The case for not cementing casing

The goal of obtaining complete cement coverage in cementing casing-in-casing is so difficult that operators need to consider whether annuli should be left unfilled. The case was made by Thomas O'Brien of O'Brien Goins Simpson at the IADC/SPE Drilling Conference in March.

Most drillers believe this type of cementing is most reliable and improves the burst rating, but that is not the case, and failures often have major consequences. The problems are as follows:

  • Large temperature changes create longitudinal expansion and contraction, resulting in loading on well foundations and other types of failure-inducing problems.

  • Gaps near the top of the casing are filled from the top, but cementers cannot determine the size of the fill volume or whether, uniformity of the fill, and whether channeling or air traps have been left.

  • Bond logs of tie-back casing show frequent lack of continuity in cementing and no means of pressure relief are available. Pressure is trapped, removing any benefit to burst strength.

  • Bending due to hole deviation in the outer string can be repeated through all the inner strings, and likewise, wear, also occurring at that point, affects the inner strings. With cement, pressure in this area cannot be relieved in the annulus, and may exist the outer casing string.

  • When weak points occur in a cemented inner casing, a tie-back string must be run to cover the weak areas. If the inner casing was uncemented, then it could be removed and replaced.

  • When well pressures are higher than planned, lower-rated burst casing strings can be replaced with those of higher strengths, if the string has not be cemented.

  • It is more difficult to cement in liners than casing, and liner overlap leaks are common.

  • Cement prohibits expansion of casing strings, particularly the outer string. Changes in temperature result in higher pressures than if the casing were not cement-constrained.

Until complete cement coverage of annuli is more certain, O'Brien recommends leaving annuli open in some cases, thereby retaining the option of replacement of worn sections and eliminating trapped pressure.

Maintaining a gauge borehole

Right behind rock bit bearing longevity and rate of penetration in terms of importance for drill bit manufacturers comes maintaining a gauge hole. A gauge hole is important for bit clearance during tripping as well as casing installation. Increasingly, drillers are casing hole with smaller annulus space, making gauge a crucial issue.

Roller reamers in the drillstring provide gauge assurance above the drill bit, but they represent moving parts in the borehole that can wear and tear away. To keep the reamers intact and working, equipment developers have built more reliability into the reamer bearings as well as the locks that keep them in place. Great strides have been made in both areas, but many drillers are reticent about putting more moving parts in the borehole.

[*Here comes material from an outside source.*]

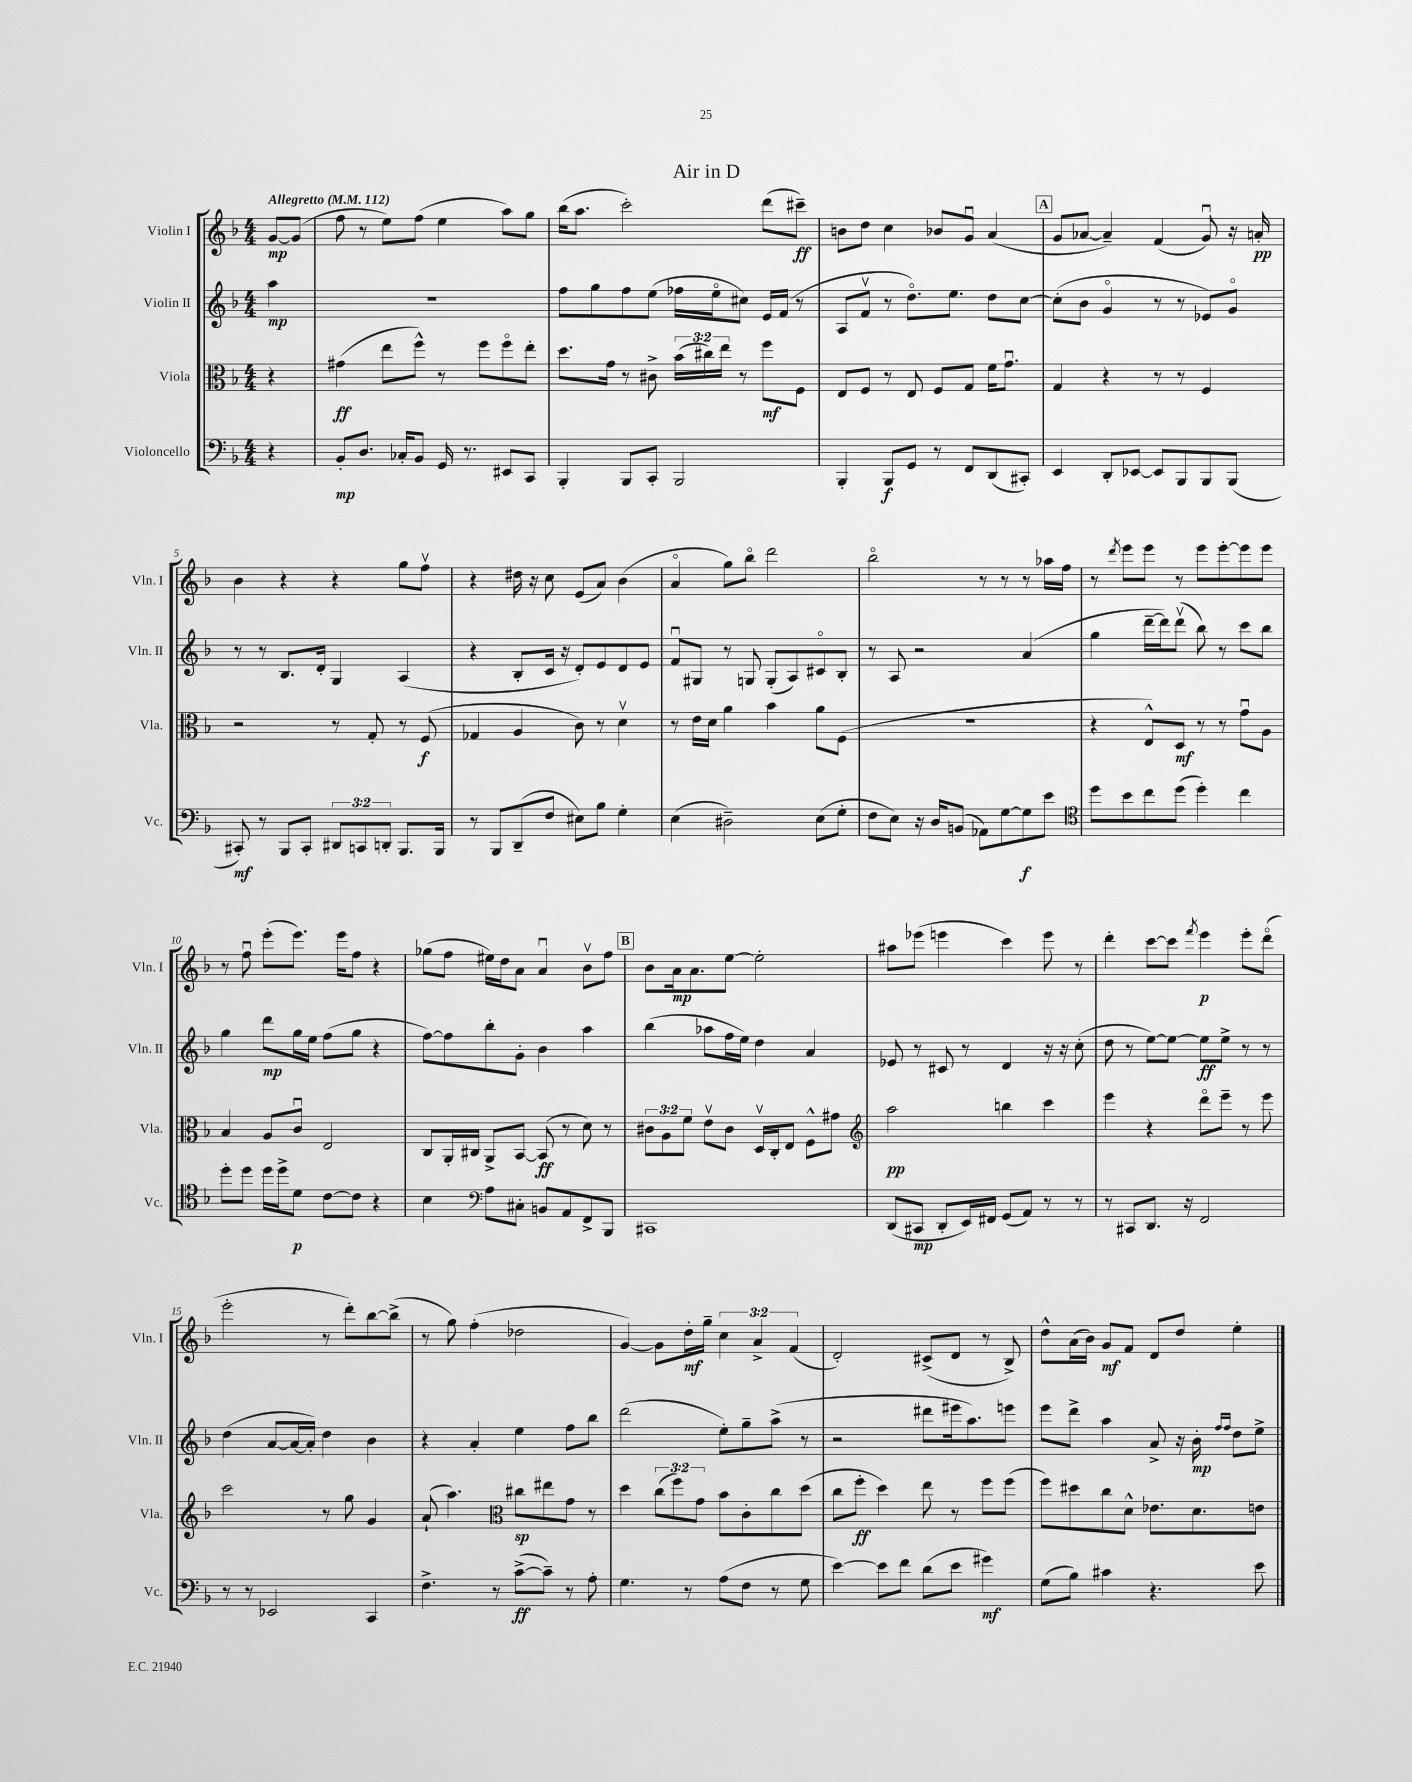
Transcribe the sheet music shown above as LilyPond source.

In order to provide a gauge borehole that will readily accept a casing string, manufacturers are paying more attention to providing a smooth gauge wall behind the drill bit. Roller cone bits, used to drill most very hard formations, often leave an irregular wall behind. The gauge row of teeth on the cones produce a sliding and scraping action, rather than the crushing and chipping action.

The bit design process is now focusing on the shape and makeup of gauge and heel row bit tooth inserts, including the addition of trimming elements, as well as the spacing of row teeth to obtain maximum penetration of medium to hard formations.